• WHAT IS EXPECTED: Return, verbatim and in full, the records that follow, but not their pictures.

• Stored items:
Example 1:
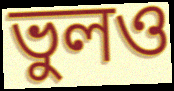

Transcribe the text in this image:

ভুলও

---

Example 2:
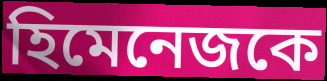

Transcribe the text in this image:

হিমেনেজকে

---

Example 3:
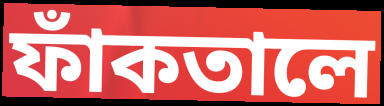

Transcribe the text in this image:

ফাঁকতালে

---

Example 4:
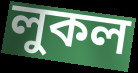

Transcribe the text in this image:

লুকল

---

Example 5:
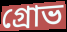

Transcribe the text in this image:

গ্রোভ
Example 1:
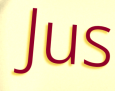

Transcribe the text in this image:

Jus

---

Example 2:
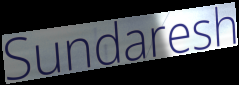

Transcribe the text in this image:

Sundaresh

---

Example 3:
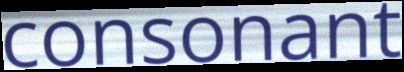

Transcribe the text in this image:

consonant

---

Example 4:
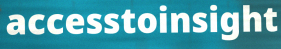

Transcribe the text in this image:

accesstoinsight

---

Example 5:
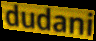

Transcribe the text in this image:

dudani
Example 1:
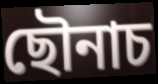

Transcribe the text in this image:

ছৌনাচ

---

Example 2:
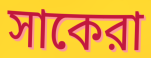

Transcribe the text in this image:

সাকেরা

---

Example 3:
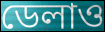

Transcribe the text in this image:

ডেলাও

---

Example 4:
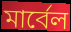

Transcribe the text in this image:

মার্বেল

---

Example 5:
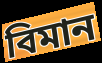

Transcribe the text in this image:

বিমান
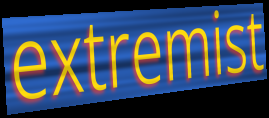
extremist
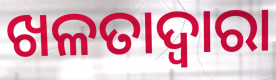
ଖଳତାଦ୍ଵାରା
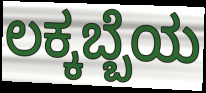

• ANSWER FOR THIS EXERCISE:
Example 1:

Transcribe the text in this image:

ভুলও

---

Example 2:

Transcribe the text in this image:

হিমেনেজকে

---

Example 3:

Transcribe the text in this image:

ফাঁকতালে

---

Example 4:

Transcribe the text in this image:

লুকল

---

Example 5:

Transcribe the text in this image:

গ্রোভ
Example 1:

Transcribe the text in this image:

Jus

---

Example 2:

Transcribe the text in this image:

Sundaresh

---

Example 3:

Transcribe the text in this image:

consonant

---

Example 4:

Transcribe the text in this image:

accesstoinsight

---

Example 5:

Transcribe the text in this image:

dudani
Example 1:

Transcribe the text in this image:

ছৌনাচ

---

Example 2:

Transcribe the text in this image:

সাকেরা

---

Example 3:

Transcribe the text in this image:

ডেলাও

---

Example 4:

Transcribe the text in this image:

মার্বেল

---

Example 5:

Transcribe the text in this image:

বিমান
extremist
ଖଳତାଦ୍ଵାରା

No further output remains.